The problem: Select, from the material below, each line with "Maine" in it.

Exercise materials:

#####

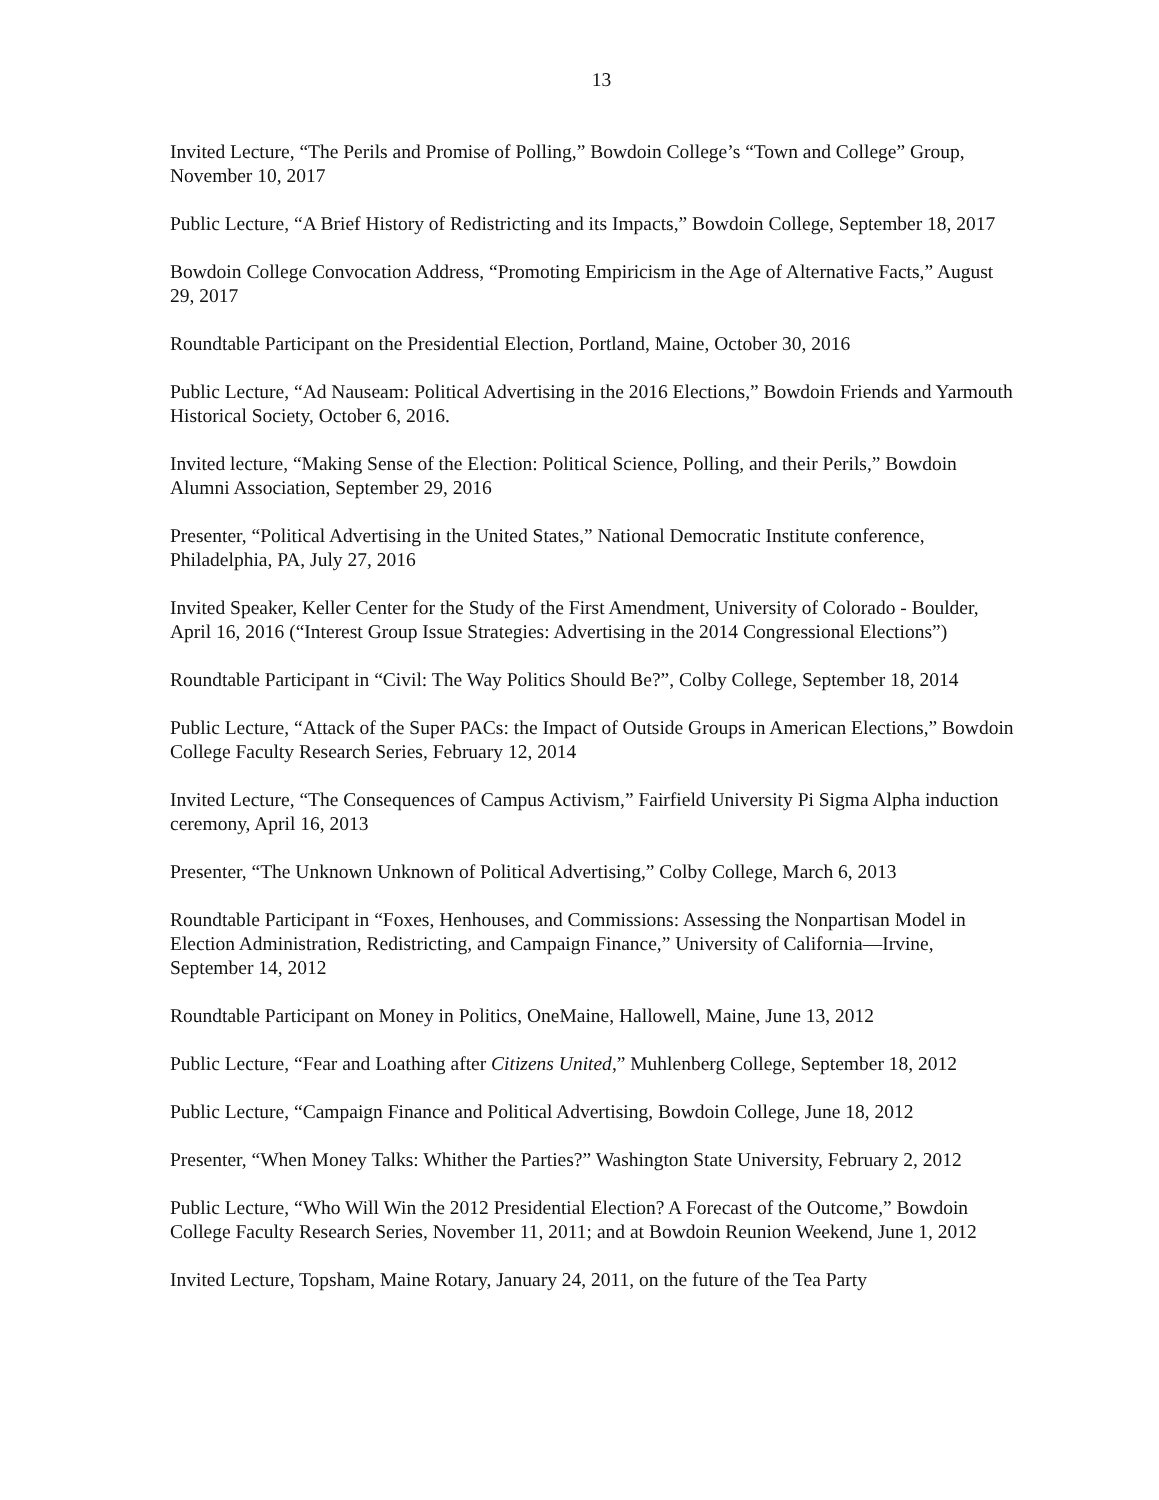13
Invited Lecture, “The Perils and Promise of Polling,” Bowdoin College’s “Town and College” Group, November 10, 2017
Public Lecture, “A Brief History of Redistricting and its Impacts,” Bowdoin College, September 18, 2017
Bowdoin College Convocation Address, “Promoting Empiricism in the Age of Alternative Facts,” August 29, 2017
Roundtable Participant on the Presidential Election, Portland, Maine, October 30, 2016
Public Lecture, “Ad Nauseam: Political Advertising in the 2016 Elections,” Bowdoin Friends and Yarmouth Historical Society, October 6, 2016.
Invited lecture, “Making Sense of the Election: Political Science, Polling, and their Perils,” Bowdoin Alumni Association, September 29, 2016
Presenter, “Political Advertising in the United States,” National Democratic Institute conference, Philadelphia, PA, July 27, 2016
Invited Speaker, Keller Center for the Study of the First Amendment, University of Colorado - Boulder, April 16, 2016 (“Interest Group Issue Strategies: Advertising in the 2014 Congressional Elections”)
Roundtable Participant in “Civil: The Way Politics Should Be?”, Colby College, September 18, 2014
Public Lecture, “Attack of the Super PACs: the Impact of Outside Groups in American Elections,” Bowdoin College Faculty Research Series, February 12, 2014
Invited Lecture, “The Consequences of Campus Activism,” Fairfield University Pi Sigma Alpha induction ceremony, April 16, 2013
Presenter, “The Unknown Unknown of Political Advertising,” Colby College, March 6, 2013
Roundtable Participant in “Foxes, Henhouses, and Commissions: Assessing the Nonpartisan Model in Election Administration, Redistricting, and Campaign Finance,” University of California—Irvine, September 14, 2012
Roundtable Participant on Money in Politics, OneMaine, Hallowell, Maine, June 13, 2012
Public Lecture, “Fear and Loathing after Citizens United,” Muhlenberg College, September 18, 2012
Public Lecture, “Campaign Finance and Political Advertising, Bowdoin College, June 18, 2012
Presenter, “When Money Talks: Whither the Parties?” Washington State University, February 2, 2012
Public Lecture, “Who Will Win the 2012 Presidential Election? A Forecast of the Outcome,” Bowdoin College Faculty Research Series, November 11, 2011; and at Bowdoin Reunion Weekend, June 1, 2012
Invited Lecture, Topsham, Maine Rotary, January 24, 2011, on the future of the Tea Party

#####

Answer to the problem:
Roundtable Participant on the Presidential Election, Portland, Maine, October 30, 2016
Roundtable Participant on Money in Politics, OneMaine, Hallowell, Maine, June 13, 2012
Invited Lecture, Topsham, Maine Rotary, January 24, 2011, on the future of the Tea Party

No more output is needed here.